See [docs/how-it-works.md](docs/how-it-works.md) for a full explanation.
Short version:

1. Image is split into tiles (with optional overlap for boundary context).
2. Your function is called independently on each tile. Dask handles parallelism
   and streaming — tiles are never all in memory at once.
3. Each tile's labels are written to a temp zarr exactly once (the staging
   step — this prevents your function being called 3-4× per tile during merge).
4. Thin slabs at each tile boundary are scanned for touching label pairs.
5. scipy connected components on the pairs → relabeling lookup table.
6. LUT applied to every tile in parallel → globally consistent labels.

The merge is **zarr-native** (no dask task graph), so it scales to thousands of
tiles where the dask-image approach stalls.

---

## Known pitfalls (and how patchworks avoids them)

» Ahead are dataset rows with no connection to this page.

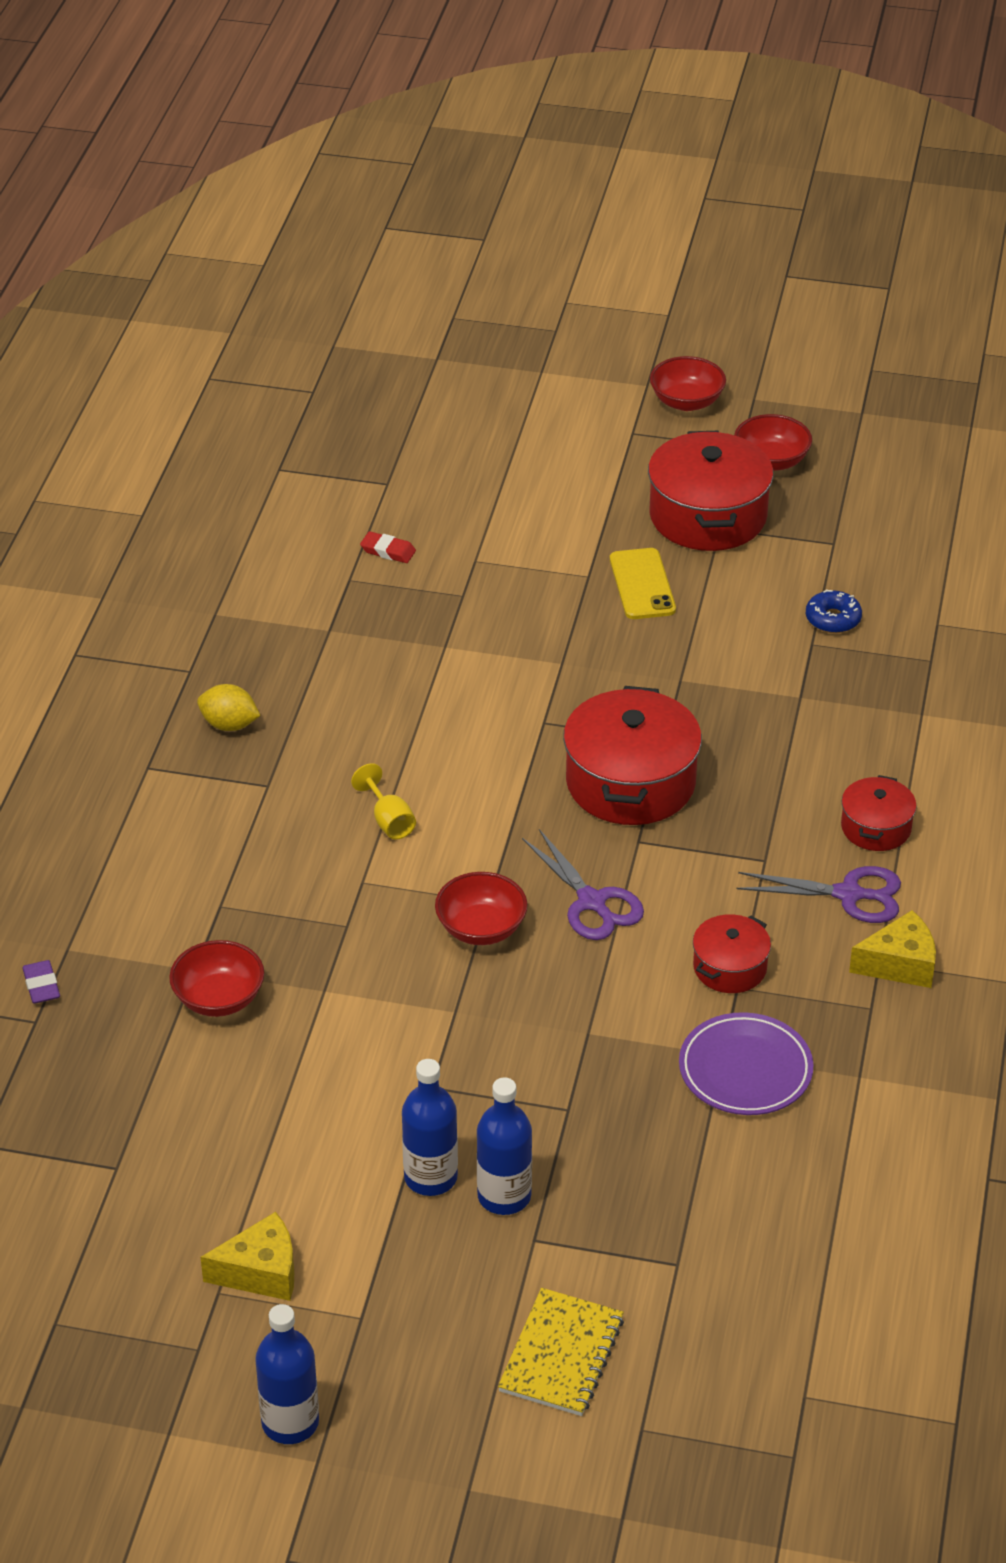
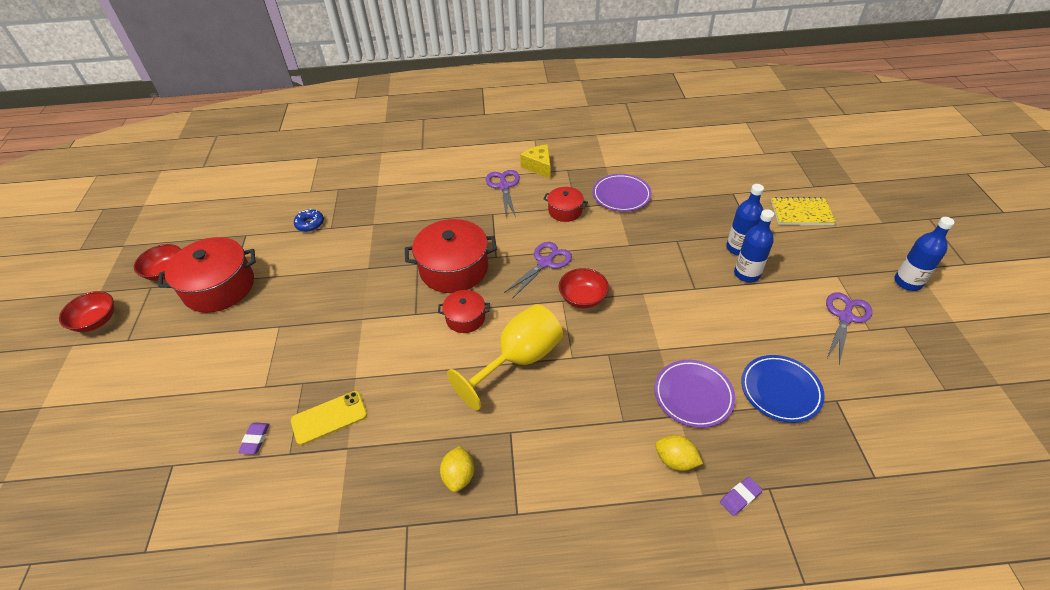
camera: 105 degrees left, 5 degrees up
(129, 940) = (675, 460): none -> yellow lemon
(170, 1106) = (780, 390): none -> blue plate
(219, 998) = (693, 395): red bowl -> purple plate
(260, 1272) = (845, 317): yellow cheese -> purple scissors
(388, 551) = (255, 439): red eraser -> purple eraser
(388, 821) = (519, 360): yellow goblet -> yellow goblet, size x2.25
(642, 584) = (286, 301): yellow phone -> yellow phone (329, 417)
(876, 827) = (458, 186): red pot -> red pot (465, 318)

| Pitfall | Symptom | How patchworks handles it |
|---|---|---|
| In-process Dask client | `FutureCancelledError: lost dependencies` | Detected at startup, raises immediately with fix instructions |
| 3-4× fn recompute during merge | Cellpose runs 3× per tile | Staging writes labels once, merge reads from disk |
| O(n²) sequential relabelling | Graph construction hangs at 1000+ tiles | Linear post-pass O(voxels) via `np.unique` + LUT |
| Wrong overlap boundary | Output shape mismatch | Always uses `boundary="none"` |
| Persisting large arrays | Worker OOM | Never persists; keeps dask graph lazy and streams |

---

## Documentation

- [Quick Start](docs/quickstart.md)
- [API Reference](docs/api-reference.md)
- [How It Works](docs/how-it-works.md)
- [Examples](docs/examples/)

---

## Requirements

- Python ≥ 3.9
- dask[array], numpy, zarr, scipy

Optional:
- `psutil` — accurate RAM sizing for `tile_shape="auto"`
- `nvidia-ml-py` — accurate GPU VRAM sizing
- `tqdm` — progress bars
- `cellpose` — Cellpose plugin

---

## License

MIT